J'esperais profiter du fait qu'elle n'ait pas reçu la consigne de me cacher les informations pour en apprendre un maximum, elle m'annonça alors très tôt qu'elle ne voyait aucun problème à repondre à mes questions mais qu'elle se reservait le droit de ne pas repondre, principalement pour les questions d'ordre technologiques. Je lui demandais si la politique des dorés consistant à dire que tant qu'on est sous "leur" toit on se plie à leurs règles la derangeait, et elle me repondit que non, la plupart des lois étant "bien" faites, et surtout, la liberté de partir étant respectée, mais si on creusait un peu plus, on se rendait compte que n'importe quel habitant pouvait demander à ce que la loi soit modifiée, "ce qui est interdit c'est de critiquer sans rien proposer en echange et en bloquant betement, après vous avez le droit de dire que vous n'êtes pas d'accord, mais vous respectez quand même les lois tant qu'elles sont en vigueur... C'est d'ailleurs pour cette raison que la majorité des habitants de cette zone [puisque nous arpentions la zone de non-droit] sont les bannis plus que des gens qui ne veulent pas se plier aux lois, il est très facile de se rendre compte que des lois même "mal" faites apportent un confort non négligeable." Et bien sûr devant l'affluence de demandes qui arrivent il n'est pas impossible que votre demande prenne du temps à être traitée par les dorés.

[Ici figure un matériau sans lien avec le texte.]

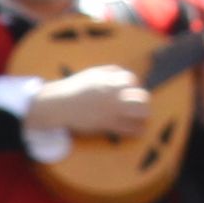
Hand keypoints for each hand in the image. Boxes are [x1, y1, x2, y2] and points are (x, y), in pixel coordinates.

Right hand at [29, 64, 154, 140]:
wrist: (59, 105)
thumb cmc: (74, 88)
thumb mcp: (92, 73)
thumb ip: (109, 72)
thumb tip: (123, 73)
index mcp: (110, 80)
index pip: (132, 80)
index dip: (134, 86)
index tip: (132, 92)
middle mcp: (114, 94)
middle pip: (142, 96)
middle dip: (143, 100)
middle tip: (141, 106)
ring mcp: (112, 109)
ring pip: (140, 111)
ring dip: (144, 114)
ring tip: (142, 117)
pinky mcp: (108, 124)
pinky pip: (129, 128)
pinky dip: (136, 130)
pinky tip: (138, 130)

Mes rencontres se limitèrent à des petits villages organisés pour se defendre contre les nombreux "brigands" de la zone, constitués de gens qui éssayent de rejoindre un autre état existant, avec cette notion de respecter les règles "dictées" par les autorités reignant sur un terrain donné, ils n'acceptent pas l'idée de se retrouver sans-papiers, et paradoxalement ils s'organisent ainsi une vie communautaire très proche de celle qu'ils auraient eu dans la société des dorés, enfin c'est l'impression que ça m'avait donné, d'ailleurs leurs relations avec les dorés ne sont pas mauvaises et ils commercent avec les villages "légaux"... Les rencontres avec ceux qui furent bannis m'apportèrent bien moins d'informations, individus qui prennent aux autres le dialogue était difficile.